Four of Clarence's volunteer fire companies will receive the same amount of town funding in 2011 and 2012 that they were given last year.
The Town Board on Wednesday approved two-year contracts with the Clarence Center, Harris Hill, Swormville and Rapids volunteer fire companies. East Amherst previously agreed to a three-year contract with a 1 percent funding decrease.
The unanimous vote followed a tense exchange between Councilman Joseph N. Weiss and attorney and Swormville member Steven M. Cohen.
"Fire is no longer the enemy it was to us in agrarian days, and we really have to look at what we have," Weiss said after saying that the town's volunteer fire facilities were overbuilt and costly and that 95 percent of the companies' service was emergency medical calls, not fires.
Cohen responded by saying that fire companies have mutual-aid plans to share service and that fire halls are multifunctional, serving as polling places, emergency shelters and rental space.
"You better get your facts straight before you come before us," Weiss said. "I'm telling you the lion's share are not [rented]."
"Perhaps the lion's share are not," Cohen said.
"When the alarm goes off, it's volunteers who get out of bed and respond, usually about 60 percent faster than paid services," Cohen said.
Clarence Center will receive $775,000; Harris Hill will receive $715,855; Swormville will receive $212,849; Rapids, in Niagara County, will receive $40,500; and East Amherst will receive $270,000.
Those figures do not include funds the town has budgeted for workers' compensation, changes in assessment, emergency phone and radio services and service awards, or dollar amounts companies give to members who have served a certain number of years.
Of those funds, Harris Hill will receive $180,076, a 59 percent increase; Clarence Center will receive $173,687, a 19 percent increase; Swormville will receive $80,043, a 45 percent increase and East Amherst will receive $62,121, a 23 percent increase. Rapids receives no such funds.
Fire officials and Supervisor Scott A. Bylewski said market values tend to raise those figures year by year.

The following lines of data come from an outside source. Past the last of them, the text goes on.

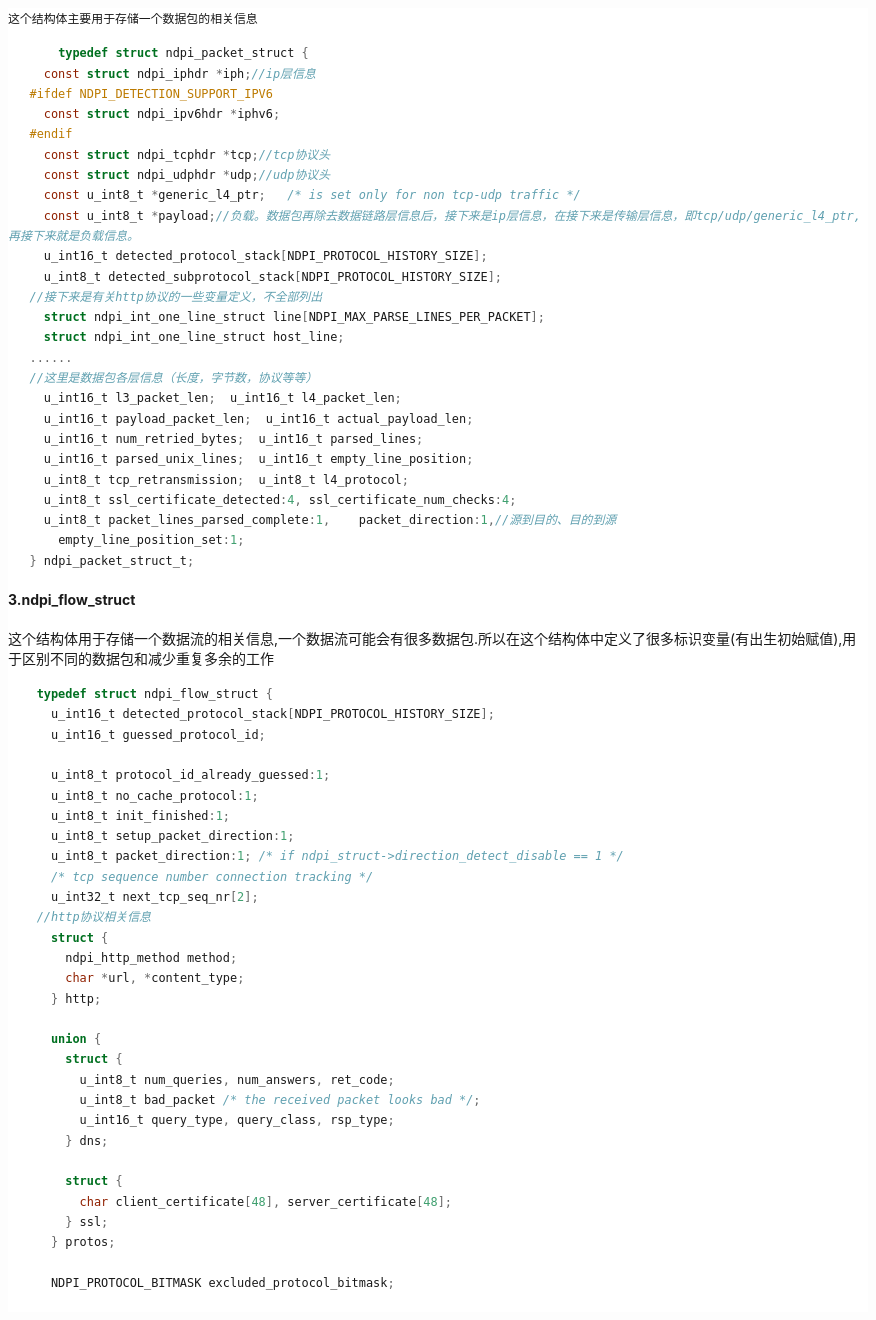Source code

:     这个结构体主要用于存储一个数据包的相关信息
 ```C
        typedef struct ndpi_packet_struct {
      const struct ndpi_iphdr *iph;//ip层信息
    #ifdef NDPI_DETECTION_SUPPORT_IPV6
      const struct ndpi_ipv6hdr *iphv6;
    #endif
      const struct ndpi_tcphdr *tcp;//tcp协议头
      const struct ndpi_udphdr *udp;//udp协议头
      const u_int8_t *generic_l4_ptr;   /* is set only for non tcp-udp traffic */
      const u_int8_t *payload;//负载。数据包再除去数据链路层信息后，接下来是ip层信息，在接下来是传输层信息，即tcp/udp/generic_l4_ptr,再接下来就是负载信息。
      u_int16_t detected_protocol_stack[NDPI_PROTOCOL_HISTORY_SIZE];
      u_int8_t detected_subprotocol_stack[NDPI_PROTOCOL_HISTORY_SIZE];
    //接下来是有关http协议的一些变量定义，不全部列出
      struct ndpi_int_one_line_struct line[NDPI_MAX_PARSE_LINES_PER_PACKET];
      struct ndpi_int_one_line_struct host_line;
    ......
    //这里是数据包各层信息（长度，字节数，协议等等）
      u_int16_t l3_packet_len;  u_int16_t l4_packet_len;
      u_int16_t payload_packet_len;  u_int16_t actual_payload_len;
      u_int16_t num_retried_bytes;  u_int16_t parsed_lines;
      u_int16_t parsed_unix_lines;  u_int16_t empty_line_position;
      u_int8_t tcp_retransmission;  u_int8_t l4_protocol;
      u_int8_t ssl_certificate_detected:4, ssl_certificate_num_checks:4;
      u_int8_t packet_lines_parsed_complete:1,    packet_direction:1,//源到目的、目的到源
        empty_line_position_set:1;
    } ndpi_packet_struct_t;
 ```
#### 3.ndpi_flow_struct

这个结构体用于存储一个数据流的相关信息,一个数据流可能会有很多数据包.所以在这个结构体中定义了很多标识变量(有出生初始赋值),用于区别不同的数据包和减少重复多余的工作
```C
    typedef struct ndpi_flow_struct {
      u_int16_t detected_protocol_stack[NDPI_PROTOCOL_HISTORY_SIZE];
      u_int16_t guessed_protocol_id;
    
      u_int8_t protocol_id_already_guessed:1;
      u_int8_t no_cache_protocol:1;
      u_int8_t init_finished:1;
      u_int8_t setup_packet_direction:1;
      u_int8_t packet_direction:1; /* if ndpi_struct->direction_detect_disable == 1 */
      /* tcp sequence number connection tracking */
      u_int32_t next_tcp_seq_nr[2];
    //http协议相关信息
      struct {
        ndpi_http_method method;      
        char *url, *content_type;
      } http;
    
      union {
        struct {
          u_int8_t num_queries, num_answers, ret_code;
          u_int8_t bad_packet /* the received packet looks bad */;
          u_int16_t query_type, query_class, rsp_type; 
        } dns;
    
        struct {
          char client_certificate[48], server_certificate[48];
        } ssl;
      } protos;
    
      NDPI_PROTOCOL_BITMASK excluded_protocol_bitmask;
    
```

Garry Soehner, treasurer of Harris Hill, said his company's 59 percent increase is due to the town's failure to adequately fund the award system in the past.
Soehner said his 62-member company, which has been without a contract since Jan. 1, has tried to save money by restructuring loans and mortgages and having fewer members attend training sessions.
"We really have cut back," he said. "Anything like that, we take a hard look at."